■ **Entries supplied**:
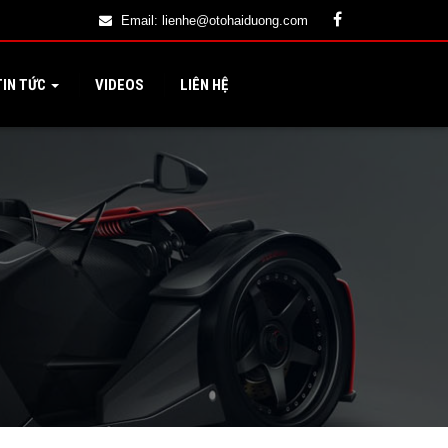
Email:
lienhe@otohaiduong.com
IN TỨC
VIDEOS
LIÊN HỆ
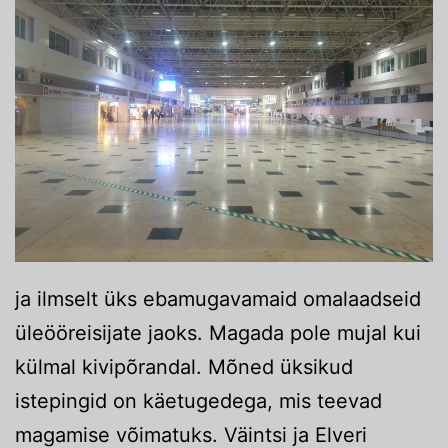
ja ilmselt üks ebamugavamaid omalaadseid
üleööreisijate jaoks. Magada pole mujal kui
külmal kivipõrandal. Mõned üksikud
istepingid on käetugedega, mis teevad
magamise võimatuks. Väintsi ja Elveri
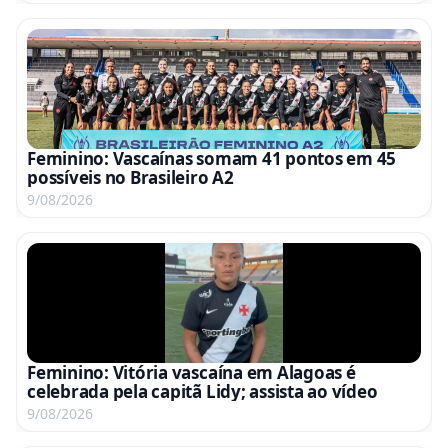
Feminino: Vascaínas somam 41 pontos em 45
possíveis no Brasileiro A2
9/08/2026
Feminino: Vitória vascaína em Alagoas é
celebrada pela capitã Lidy; assista ao vídeo
9/08/2026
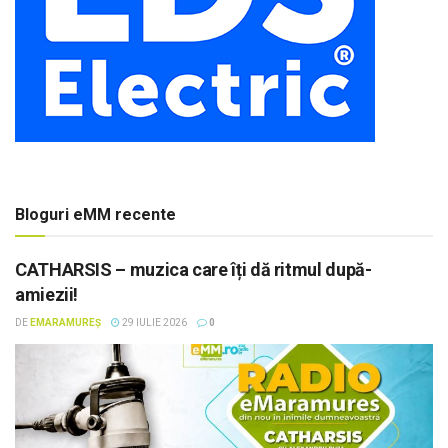
Bloguri eMM recente
CATHARSIS – muzica care îți dă ritmul după-
amiezii!
DE
EMARAMUREȘ
29 IULIE 2026
0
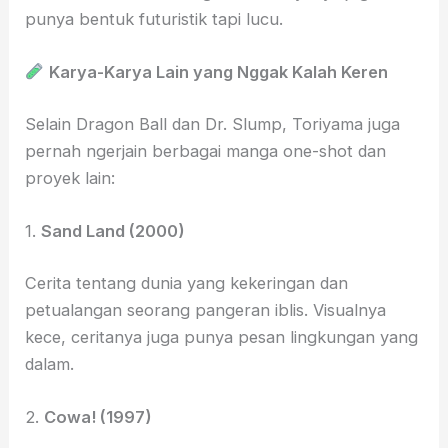
punya bentuk futuristik tapi lucu.
Karya-Karya Lain yang Nggak Kalah Keren
Selain Dragon Ball dan Dr. Slump, Toriyama juga
pernah ngerjain berbagai manga one-shot dan
proyek lain:
1.
Sand Land (2000)
Cerita tentang dunia yang kekeringan dan
petualangan seorang pangeran iblis. Visualnya
kece, ceritanya juga punya pesan lingkungan yang
dalam.
2.
Cowa! (1997)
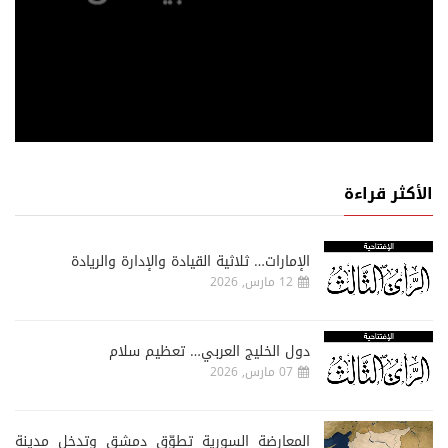
الأكثر قراءة
الإمارات… ثلاثية القيادة والإدارة والريادة
12 مارس, 2026
دول الخليج العربي… تعظيم سلام
07 مارس, 2026
المعارضة السورية تطوّق دمشق وتدخل مدينة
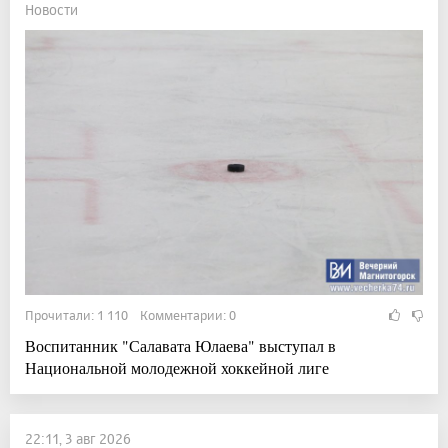
Новости
Прочитали: 1 110 Комментарии: 0
Воспитанник "Салавата Юлаева" выступал в
Национальной молодежной хоккейной лиге
22:11, 3 авг 2026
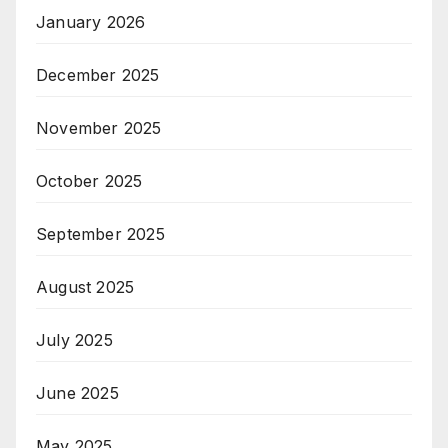
January 2026
December 2025
November 2025
October 2025
September 2025
August 2025
July 2025
June 2025
May 2025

■ **Aim of the exercise**:
From the line containing "September 2025" to the last line of the material, please quote every line exactly and only those.

■ **Exercise answer**:
September 2025
August 2025
July 2025
June 2025
May 2025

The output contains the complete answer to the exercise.